4 de mayo de 2026 - 08:14

Fin de la prohibición: el Gobierno reguló la venta de vapeadores, bolsitas de nicotina y tabaco calentado

La decisión fue tomada porque la prohibición no frenó el consumo, sino que lo empujó a la informalidad, especialmente entre los jóvenes. No podrán tener saborizantes.

El Gobierno decidió cambiar de raíz una política que llevaba más de una década: pasar de la prohibición a la regulación del mercado de nicotina. Fue a través de la resolución 549/2026, publicada este lunes en el Boletín Oficial.

La medida, articulada entre los ministerios de Economía y Salud, la Jefatura de Gabinete y la Administración Nacional de Medicamentos, Alimentos y Tecnología Médica (Anmat), habilita la venta de vapeadores (sin saborizantes), dispositivos de tabaco calentado y bolsitas de nicotina, siempre que estén registrados y cumplan con requisitos sanitarios.

Durante más de 15 años, el enfoque había sido restrictivo en Argentina. Pero el diagnóstico oficial es que ese esquema fracasó: lejos de reducir el consumo, lo desplazó a un mercado negro sin controles, sin trazabilidad y sin recaudación. En otras palabras, el Estado dejó de tener capacidad real de intervenir sobre lo que se consume.

“La prohibición no frenó el consumo: lo empujó a la informalidad”, indicaron desde la cartera sanitaria, al derogar así la resolución 565/2023.

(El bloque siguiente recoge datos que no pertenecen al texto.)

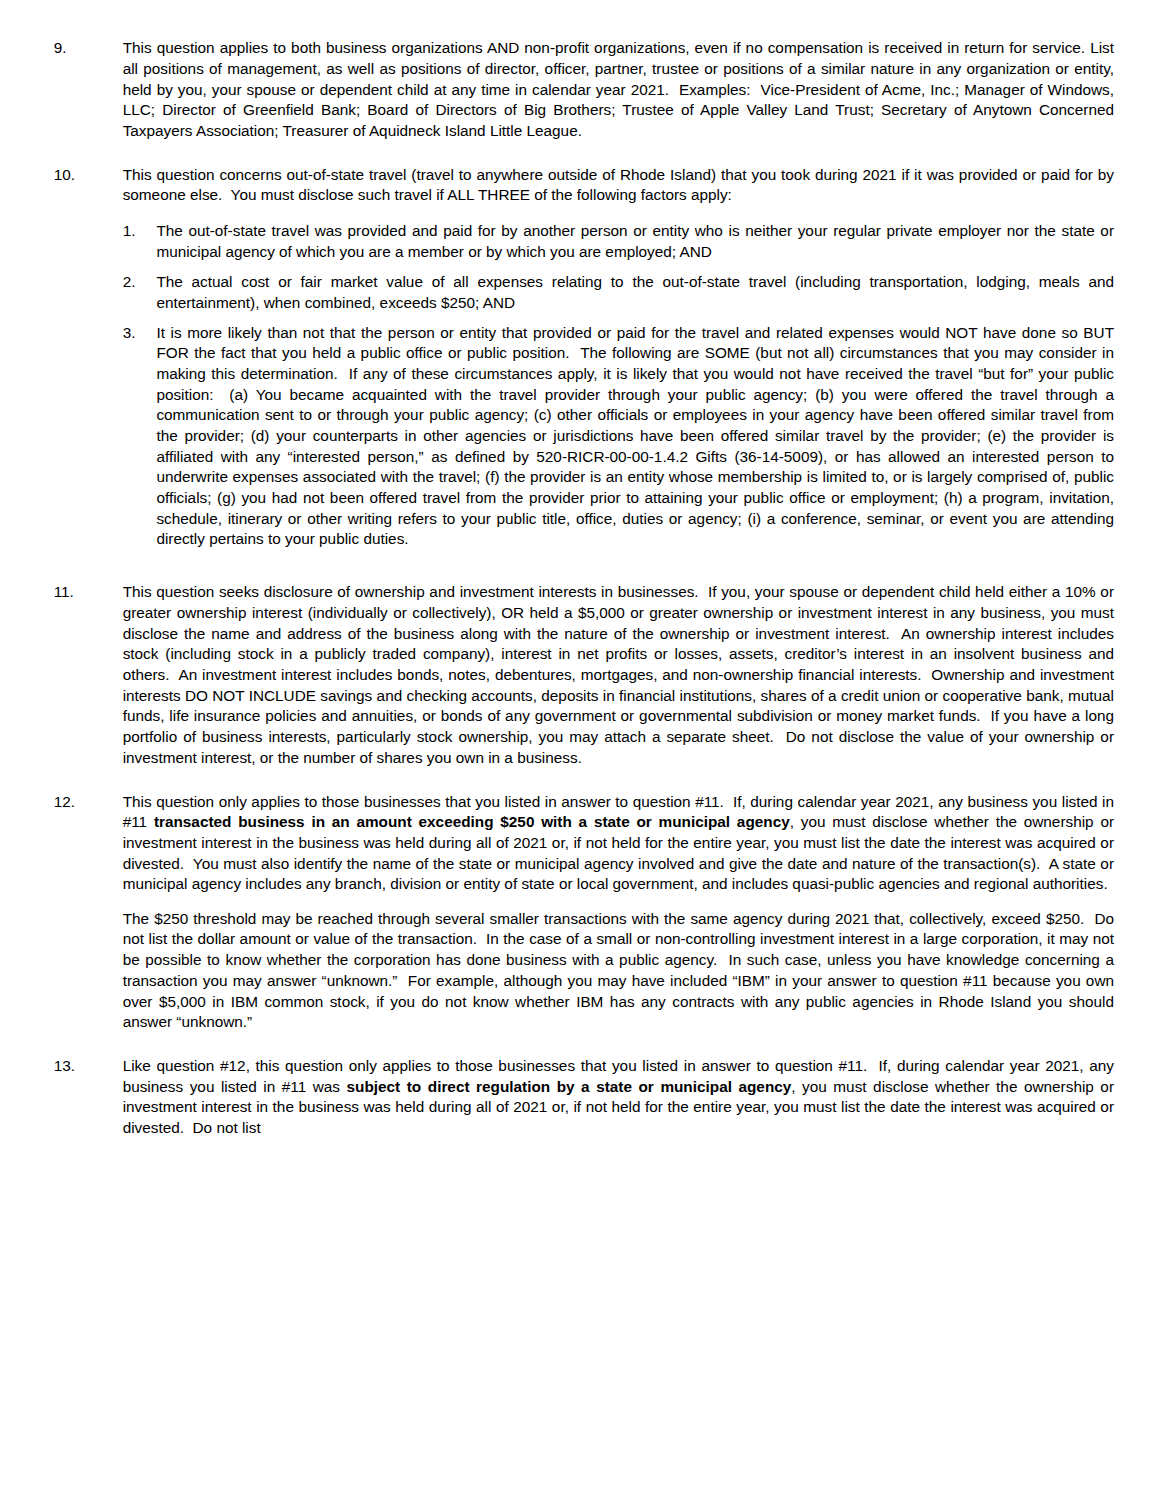9.
This question applies to both business organizations AND non-profit organizations, even if no compensation is received in return for service. List all positions of management, as well as positions of director, officer, partner, trustee or positions of a similar nature in any organization or entity, held by you, your spouse or dependent child at any time in calendar year 2021. Examples: Vice-President of Acme, Inc.; Manager of Windows, LLC; Director of Greenfield Bank; Board of Directors of Big Brothers; Trustee of Apple Valley Land Trust; Secretary of Anytown Concerned Taxpayers Association; Treasurer of Aquidneck Island Little League.
10.
This question concerns out-of-state travel (travel to anywhere outside of Rhode Island) that you took during 2021 if it was provided or paid for by someone else. You must disclose such travel if ALL THREE of the following factors apply:
1.
The out-of-state travel was provided and paid for by another person or entity who is neither your regular private employer nor the state or municipal agency of which you are a member or by which you are employed; AND
2.
The actual cost or fair market value of all expenses relating to the out-of-state travel (including transportation, lodging, meals and entertainment), when combined, exceeds $250; AND
3.
It is more likely than not that the person or entity that provided or paid for the travel and related expenses would NOT have done so BUT FOR the fact that you held a public office or public position. The following are SOME (but not all) circumstances that you may consider in making this determination. If any of these circumstances apply, it is likely that you would not have received the travel “but for” your public position: (a) You became acquainted with the travel provider through your public agency; (b) you were offered the travel through a communication sent to or through your public agency; (c) other officials or employees in your agency have been offered similar travel from the provider; (d) your counterparts in other agencies or jurisdictions have been offered similar travel by the provider; (e) the provider is affiliated with any “interested person,” as defined by 520-RICR-00-00-1.4.2 Gifts (36-14-5009), or has allowed an interested person to underwrite expenses associated with the travel; (f) the provider is an entity whose membership is limited to, or is largely comprised of, public officials; (g) you had not been offered travel from the provider prior to attaining your public office or employment; (h) a program, invitation, schedule, itinerary or other writing refers to your public title, office, duties or agency; (i) a conference, seminar, or event you are attending directly pertains to your public duties.
11.
This question seeks disclosure of ownership and investment interests in businesses. If you, your spouse or dependent child held either a 10% or greater ownership interest (individually or collectively), OR held a $5,000 or greater ownership or investment interest in any business, you must disclose the name and address of the business along with the nature of the ownership or investment interest. An ownership interest includes stock (including stock in a publicly traded company), interest in net profits or losses, assets, creditor’s interest in an insolvent business and others. An investment interest includes bonds, notes, debentures, mortgages, and non-ownership financial interests. Ownership and investment interests DO NOT INCLUDE savings and checking accounts, deposits in financial institutions, shares of a credit union or cooperative bank, mutual funds, life insurance policies and annuities, or bonds of any government or governmental subdivision or money market funds. If you have a long portfolio of business interests, particularly stock ownership, you may attach a separate sheet. Do not disclose the value of your ownership or investment interest, or the number of shares you own in a business.
12.
This question only applies to those businesses that you listed in answer to question #11. If, during calendar year 2021, any business you listed in #11 transacted business in an amount exceeding $250 with a state or municipal agency, you must disclose whether the ownership or investment interest in the business was held during all of 2021 or, if not held for the entire year, you must list the date the interest was acquired or divested. You must also identify the name of the state or municipal agency involved and give the date and nature of the transaction(s). A state or municipal agency includes any branch, division or entity of state or local government, and includes quasi-public agencies and regional authorities.
The $250 threshold may be reached through several smaller transactions with the same agency during 2021 that, collectively, exceed $250. Do not list the dollar amount or value of the transaction. In the case of a small or non-controlling investment interest in a large corporation, it may not be possible to know whether the corporation has done business with a public agency. In such case, unless you have knowledge concerning a transaction you may answer “unknown.” For example, although you may have included “IBM” in your answer to question #11 because you own over $5,000 in IBM common stock, if you do not know whether IBM has any contracts with any public agencies in Rhode Island you should answer “unknown.”
13.
Like question #12, this question only applies to those businesses that you listed in answer to question #11. If, during calendar year 2021, any business you listed in #11 was subject to direct regulation by a state or municipal agency, you must disclose whether the ownership or investment interest in the business was held during all of 2021 or, if not held for the entire year, you must list the date the interest was acquired or divested. Do not list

Con el "blanqueo" del mercado, el eje pasa a ser el registro obligatorio: ningún dispositivo o insumo podrá venderse legalmente sin autorización previa. Eso implica controles sobre composición, concentración de nicotina y condiciones de comercialización.

anexo_7641285_1

Ahora bien, el punto más delicado —y donde el Gobierno pone el foco— es el consumo juvenil. Los datos sanitarios en Argentina son contundentes: unas 45.000 muertes al año están asociadas al tabaquismo, según estimaciones oficiales. Pero además, crece la preocupación por el inicio temprano en el consumo de nicotina, especialmente a través de vapeadores.

Ahí aparece una de las decisiones más relevantes de la regulación: la prohibición de saborizantes. Según el análisis del Gobierno, los sabores dulces o frutales funcionan como puerta de entrada para adolescentes, reduciendo la percepción de riesgo. Al eliminarlos, el Gobierno busca desarmar ese atractivo inicial, aunque manteniendo la disponibilidad del producto bajo condiciones controladas.

También se establecen límites a la concentración de nicotina y un listado de sustancias permitidas y prohibidas. Es decir, se intenta pasar de un escenario donde “no se sabe qué se consume” a uno donde, al menos en teoría, hay estándares verificables.